Weekly Current Affairs

Notice

  • Germany is expanding its renewable energy capacity through wind parks owned by the community, a model that has made the small investor a partner in its transition away from coal and nuclear plants.
  • Individuals can put in as little as 500 euros, going up to 10,000 euros, and reap a return from the Burgerwindparks in Schleswig-Holstein, Germany’s northernmost State facing the windy North Sea.
  • Last year, State produced renewable energy equivalent to what it consumed.
  • Community wind parks make it impossible for “one very rich person to buy up the entire venture.”
  • The political project was to get rid of nuclear and coal power plants, and produce all energy through renewable sources.
  • Husum Windmesse of Germany, aims to build a platform for renewable energy firms in India.
  • It was possible to put in big central coal or nuclear power plants using the police. But if a government was installing 5,000 windmills, it would not be possible to protect them using the police, should people oppose them.
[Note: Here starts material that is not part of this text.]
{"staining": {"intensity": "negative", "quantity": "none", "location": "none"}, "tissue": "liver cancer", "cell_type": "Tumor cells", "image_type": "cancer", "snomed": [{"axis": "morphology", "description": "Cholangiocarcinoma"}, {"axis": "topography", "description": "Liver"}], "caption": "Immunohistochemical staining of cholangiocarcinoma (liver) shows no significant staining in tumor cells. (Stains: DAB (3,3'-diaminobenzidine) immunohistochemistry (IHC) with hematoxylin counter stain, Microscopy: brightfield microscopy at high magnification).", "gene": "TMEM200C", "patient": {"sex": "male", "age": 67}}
Building trust was crucial.
  • Germany was clear that it would shut down its last nuclear power plant by 2022 and was discussing ways to get rid of coal-based power plants. In next 20 to 30 years all these plants would come down, and no new coal or nuclear units were built. Those older than 40 years had earned their money and were not needed.
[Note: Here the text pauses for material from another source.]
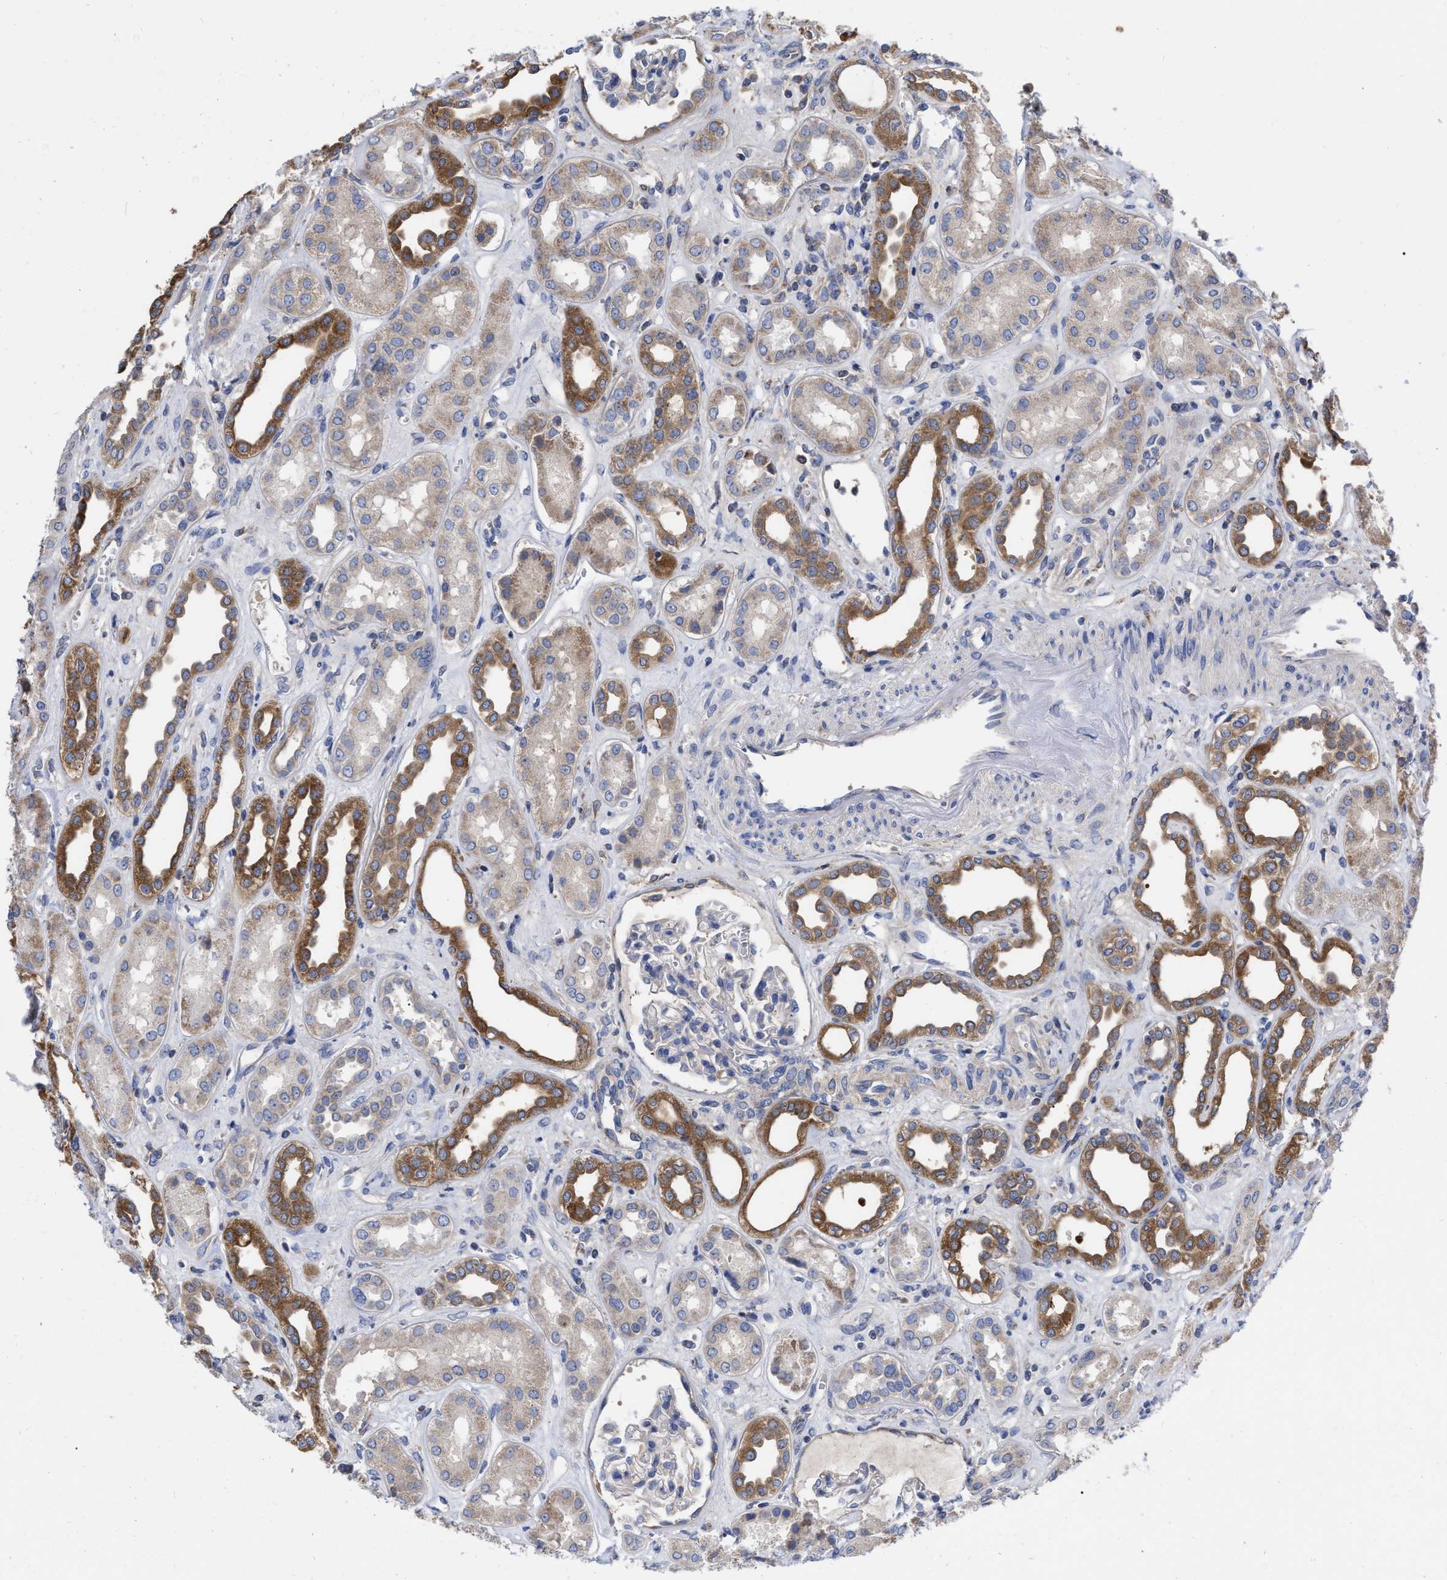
{"staining": {"intensity": "negative", "quantity": "none", "location": "none"}, "tissue": "kidney", "cell_type": "Cells in glomeruli", "image_type": "normal", "snomed": [{"axis": "morphology", "description": "Normal tissue, NOS"}, {"axis": "topography", "description": "Kidney"}], "caption": "Normal kidney was stained to show a protein in brown. There is no significant staining in cells in glomeruli.", "gene": "CDKN2C", "patient": {"sex": "male", "age": 59}}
  • Moreover, although Europe, especially northern Europe and the U.S., had a responsibility to curb carbon emissions, the CO2 thus removed should not be produced by China and India.
  • In India, 4 ultra-mega coal power plants, each of four Gigawatts were given up, with a focus on renewables.
  • Both Germany and India had missing distribution cable grids. In Germany renewable power was produced in the north while the south lacked it. In India most wind mills were in south, while big consumption centres were in the north.